Tijdelijk verzamelen van gevogelte afkomstig uit het buitenland

Sinds 2005 zijn tijdelijke verzamelingen van gevogelte verboden. Dit verbod is ingevoerd naar aanleiding van de toegenomen dreiging op insleep van hoog pathogene Aviaire Influenza (H5N1) uit Europese buurlanden met AI besmettingen bij pluimvee en wilde vogels in 2005. Bepaalde tijdelijke verzamelingen, zoals keuringen en tentoonstellingen, zijn echter wel toegestaan, mits aan bepaalde voorwaarden wordt voldaan. Eén van de voorwaarden is dat het gevogelte afkomstig dient te zijn uit Nederland. Gevogelte uit het buitenland mocht niet in Nederland worden verzameld. Inmiddels heeft het Bureau Risicobeoordeling van de Voedsel en Waren Autoriteit in opdracht van het Ministerie van LNV een risicoanalyse uitgevoerd. De analyse heeft betrekking op de veterinaire risico’s van het tijdelijk verzamelen van gevogelte uit het buitenland. Het risico van insleep van hoog-pathogene Aviaire Influenza via buitenlands gevogelte wordt laag tot zeer laag geacht. Op grond van deze risicoanalyse kan het verbod op het toelaten van buitenlands gevogelte op Nederlands grondgebied voor tijdelijke verzamelingen, worden opgeheven. Artikel I, onderdeel B, onder 1, van de onderhavige wijzigingsregeling strekt dan ook tot opheffing van de beperkende voorwaarde dat gevogelte dat tijdelijk wordt verzameld, afkomstig dient te zijn uit Nederland.

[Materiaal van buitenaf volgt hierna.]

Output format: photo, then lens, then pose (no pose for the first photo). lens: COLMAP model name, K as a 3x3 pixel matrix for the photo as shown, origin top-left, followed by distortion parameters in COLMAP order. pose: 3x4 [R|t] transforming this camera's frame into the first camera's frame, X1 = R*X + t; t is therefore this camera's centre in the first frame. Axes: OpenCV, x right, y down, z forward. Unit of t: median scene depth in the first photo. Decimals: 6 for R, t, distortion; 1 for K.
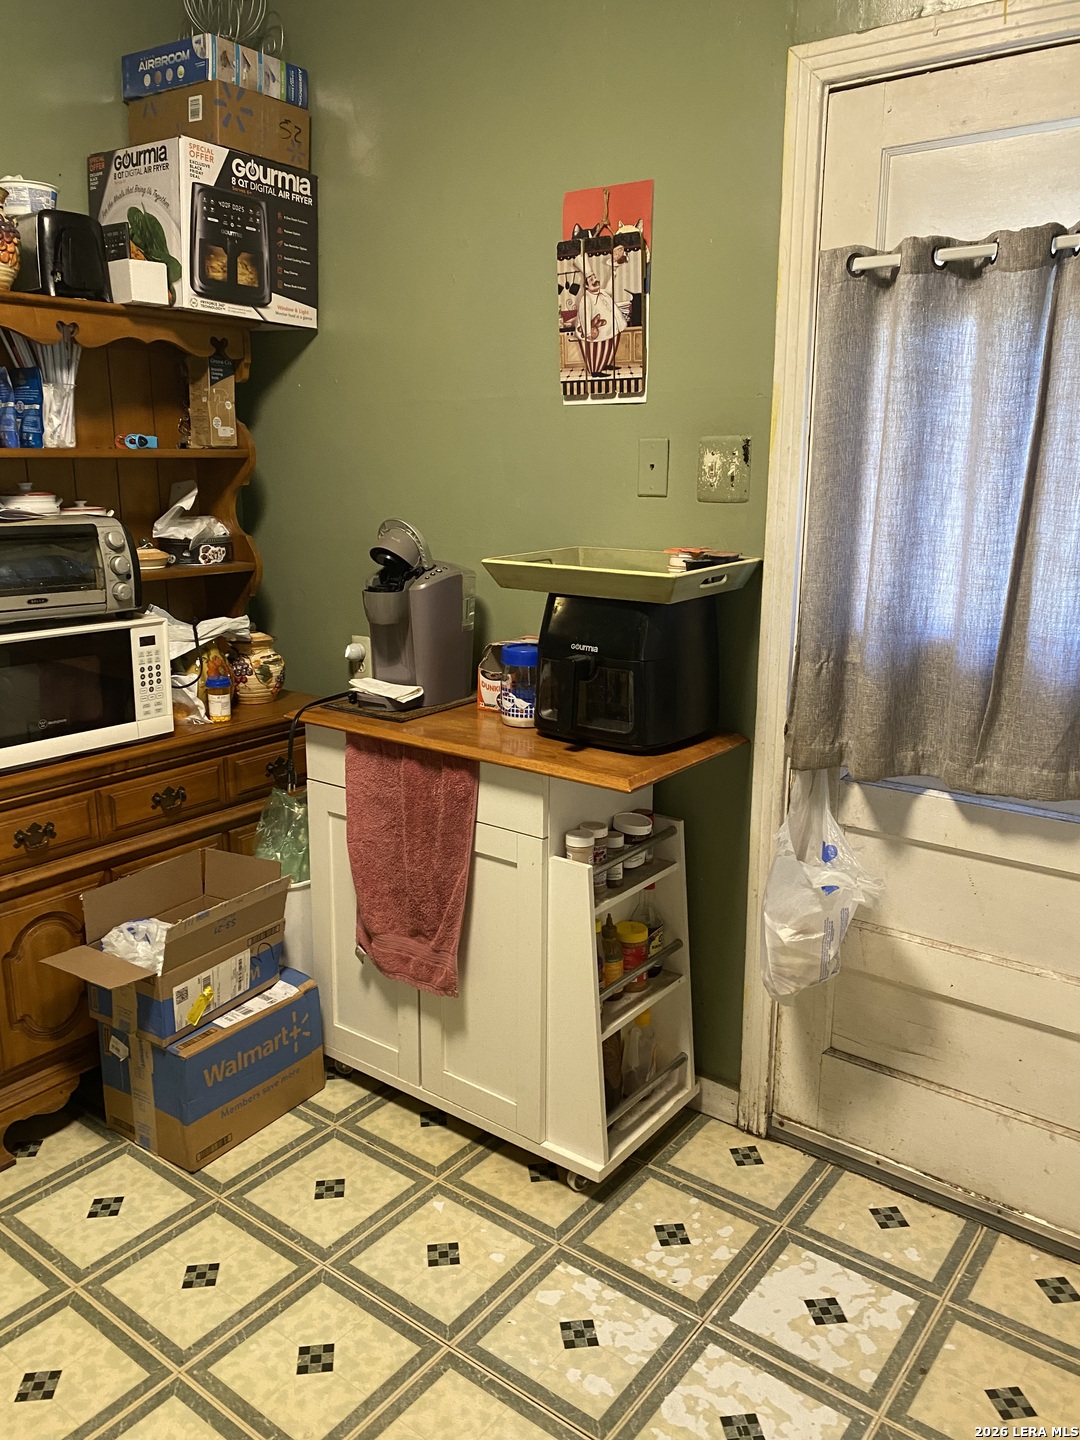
lens RADIAL K [[1105.8, 0, 534.7], [0, 1105.8, 722.6], [0, 0, 1]] dist [0.036957, -0.049982]
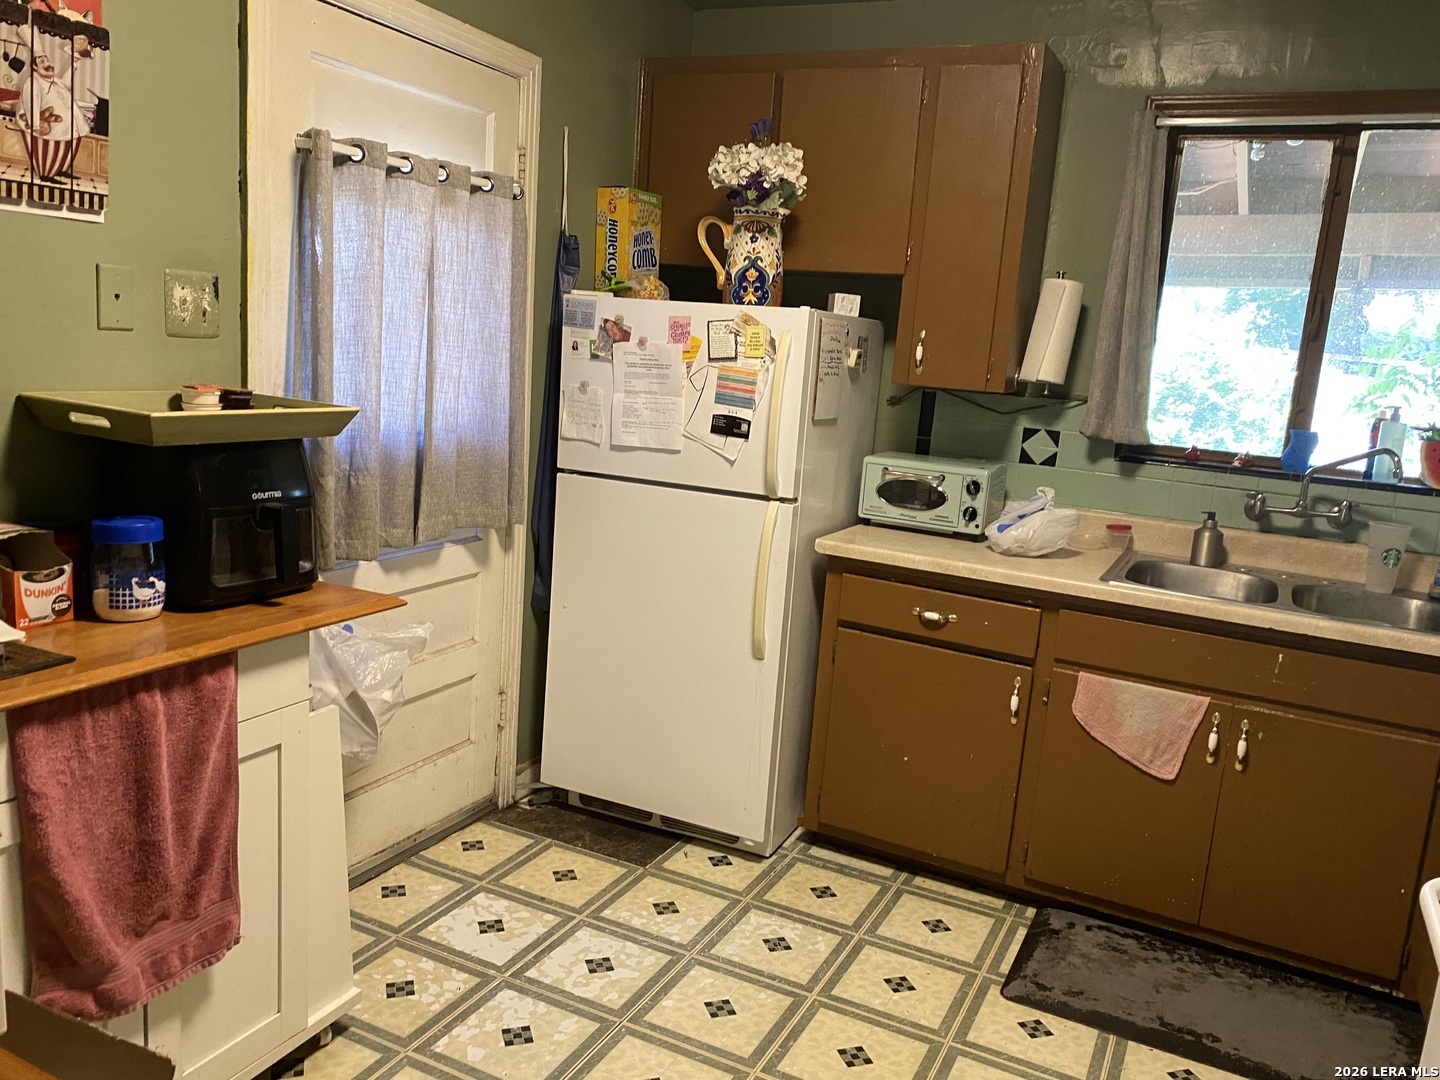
lens RADIAL K [[1105.8, 0, 705.5], [0, 1105.8, 546.7], [0, 0, 1]] dist [0.036957, -0.049982]
pose [[-0.187351, -0.194883, 0.962767, -0.878950], [0.169104, 0.959090, 0.227046, -0.164503], [-0.967628, 0.205345, -0.146731, 0.726835]]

Vaccinatieverklaring Newcastle Disease bij wedvluchten met postduiven

Van de gelegenheid is gebruik gemaakt om de regeling op twee punten te verduidelijken. Allereerst is duidelijkheidshalve in de regeling bepaald dat postduiven die deelnemen aan wedvluchten, vergezeld moeten gaan van een op de desbetreffende postduif betrekking hebbende verklaring dat deze tegen Newcastle Disease is gevaccineerd. Voor de goede orde wordt opgemerkt dat deze verplichting ook van toepassing is op de zogenaamde éénhoksraces. Verder is in de regeling ten aanzien van deze wedvluchten tot uitdrukking gebracht dat jaarlijks een overzicht van deze voorgenomen activiteiten aan de VWA dient te worden verstrekt. Anders dan voor tentoonstellingen en keuringen geldt, hoeft dus niet iedere afzonderlijke wedvlucht 8 dagen voordien bij de VWA te worden aangekondigd. Een en ander is overigens conform de huidige gang van zaken op het gebied van wedvluchten voor postduiven.

De Minister van Landbouw, Natuur en voedselkwaliteit,

G. Verburg

  • 1

    Stcrt. 2007, 237; laatstelijk gewijzigd bij Ministeriële regeling van 12 juni 2008 (Stcrt. 112).